(Beginning of Extract provided)

Licensee's Basis for Relief (as stated):
These line segments between the manual isolation valves (or between the manual isolation valve and blind flange) serve as open or closed end drains, fill, vent or test lines. All of the segments are short, the closed end drains less than 18 inches and the open end segments less than 12 inches on average; and small diameter, being 3/4 inch NPS [nominal pipe size] except for three at 1 inch NPS and four at 2 inch NPS. None of the isolation valves are capable of automatic closure. The line segments are not normally pressurized. Line pressure may exist due to first off valve leakby and thermal effects.
The [ASME] Code 10-year pressure test (as required by [ASME] Code Case N-498-1) is impractical, and relief is requested for the following reasons:
a)
Using system pressure to test these line segments would require opening the first off manual valve in Mode 3 (hot standby) to pressurize between the two valves or valve and blind flange. However, pressure testing in this manner would result in violation of the Class 1 system requirement for double isolation valve protection.
b)
For the closed end drains, costly system modifications would be required to break the system and install test connections with open-ended isolation valves at each location, with the concurrent unnecessary radiation exposure to personnel, in order to permit pressurization during Mode 6. Testing these closed end drain segments without modification would require defueling the reactor, reclosing and repressurizing the primary system, extending the outage critical path by approximately 10 days. Both these options constitute extreme hardships with no compensating increase in safety.
c)
For the open-ended line segments, testing in Mode 6 without modification is possible because the lines are provided with test connections and isolation. However, pressurizing each line segment to the nominal reactor coolant system operating pressure would require use of a hydro pump at each of the locations. This would result in unnecessary radiation exposure to plant personnel and increase the risk of contaminated liquid spill. All of these locations are in high radiation areas. Staging the hydro pump, providing access, removing the pipe cap, opening the second off valve, filling and pressurizing the line segment, inspecting, depressurizing and restoring the system, securing the equipment and disposing of the effluent, is estimated by PG&E to require one man-rem at each location.

(End of Extract provided)
(Beginning of Data listing)

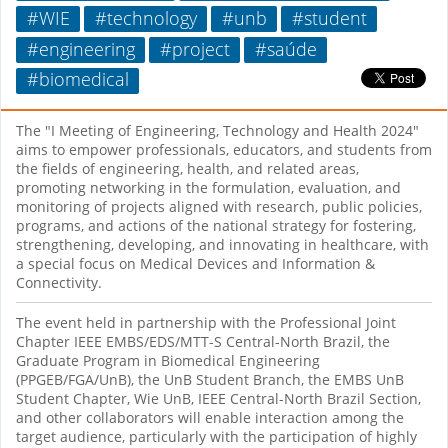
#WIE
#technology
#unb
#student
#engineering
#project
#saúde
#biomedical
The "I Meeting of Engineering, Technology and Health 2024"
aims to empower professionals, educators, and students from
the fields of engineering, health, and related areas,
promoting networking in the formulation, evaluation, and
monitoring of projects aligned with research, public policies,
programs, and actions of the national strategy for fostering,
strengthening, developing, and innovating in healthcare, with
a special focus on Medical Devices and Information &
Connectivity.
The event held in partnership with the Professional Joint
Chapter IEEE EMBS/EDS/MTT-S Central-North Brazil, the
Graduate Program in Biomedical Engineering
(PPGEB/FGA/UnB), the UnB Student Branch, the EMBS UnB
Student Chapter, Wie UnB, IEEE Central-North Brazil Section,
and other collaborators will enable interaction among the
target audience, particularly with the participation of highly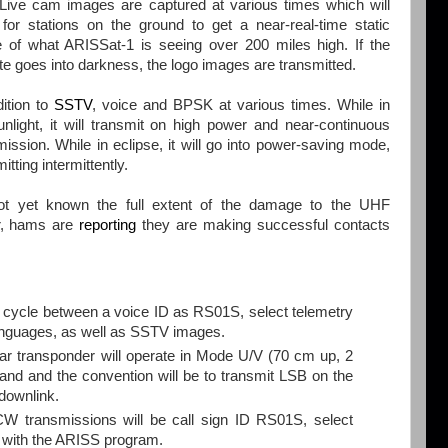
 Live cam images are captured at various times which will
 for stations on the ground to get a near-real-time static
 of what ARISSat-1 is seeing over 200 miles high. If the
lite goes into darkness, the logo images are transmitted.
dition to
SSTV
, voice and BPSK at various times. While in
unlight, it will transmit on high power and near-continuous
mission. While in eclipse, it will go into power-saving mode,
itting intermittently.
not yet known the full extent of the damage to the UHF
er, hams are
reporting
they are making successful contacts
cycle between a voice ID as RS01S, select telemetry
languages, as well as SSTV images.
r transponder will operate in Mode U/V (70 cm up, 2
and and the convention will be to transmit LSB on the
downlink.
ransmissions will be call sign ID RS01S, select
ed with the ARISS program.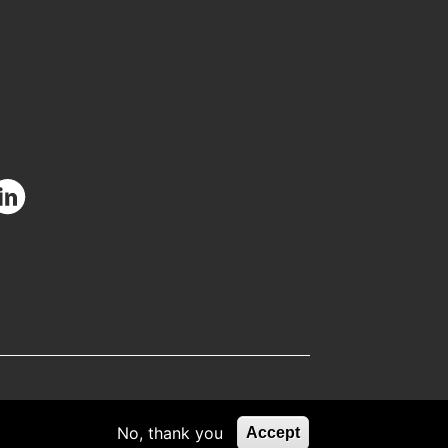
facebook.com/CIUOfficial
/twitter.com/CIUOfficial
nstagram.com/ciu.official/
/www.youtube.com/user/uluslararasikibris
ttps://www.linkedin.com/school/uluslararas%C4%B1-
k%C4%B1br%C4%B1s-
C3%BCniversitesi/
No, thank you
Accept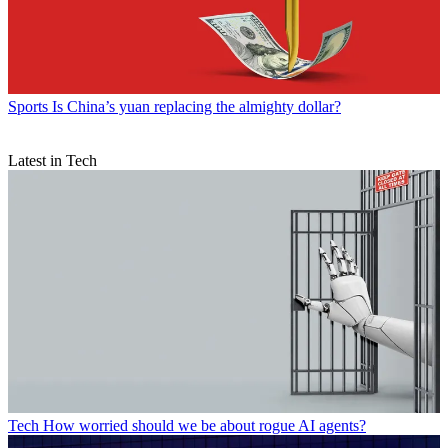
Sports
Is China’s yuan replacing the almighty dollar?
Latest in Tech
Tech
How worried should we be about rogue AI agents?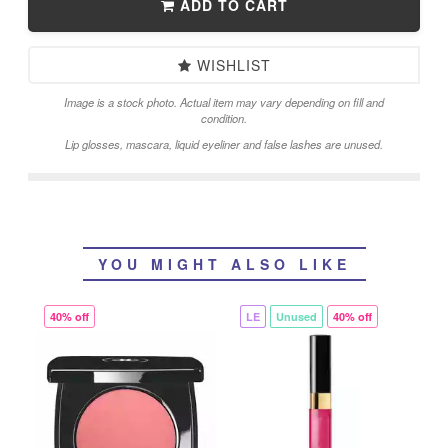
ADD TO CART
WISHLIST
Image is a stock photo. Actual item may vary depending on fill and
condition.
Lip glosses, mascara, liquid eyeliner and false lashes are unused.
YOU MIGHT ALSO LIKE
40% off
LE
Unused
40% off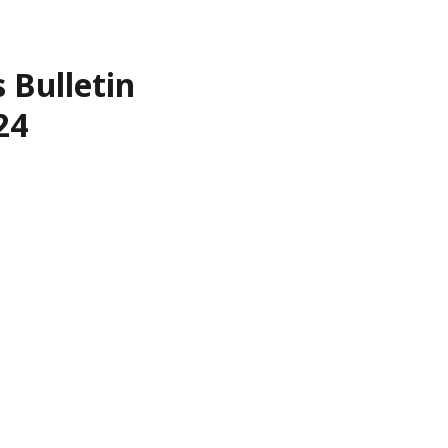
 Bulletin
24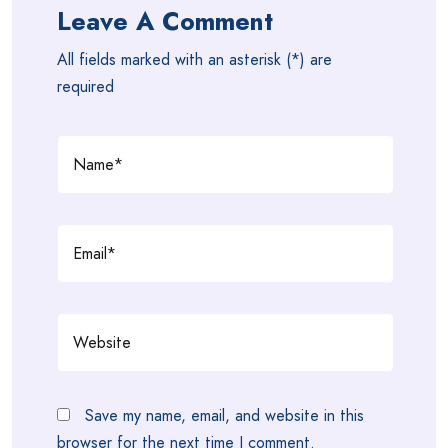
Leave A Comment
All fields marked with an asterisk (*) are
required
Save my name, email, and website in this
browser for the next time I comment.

(End of Data listing)

# Exercises:
(a) From the licensee's basis for relief, reproduce the passage that begins with the words containing "Using system pressure" and ends with "isolation valve protection.".
(b) In the licensee's basis for relief, by roughly how much would testing the closed end drain segments without modification extend the outage critical path?

# Results of the exercise:
(a)
Using system pressure to test these line segments would require opening the first off manual valve in Mode 3 (hot standby) to pressurize between the two valves or valve and blind flange. However, pressure testing in this manner would result in violation of the Class 1 system requirement for double isolation valve protection.

(b) Approximately 10 days.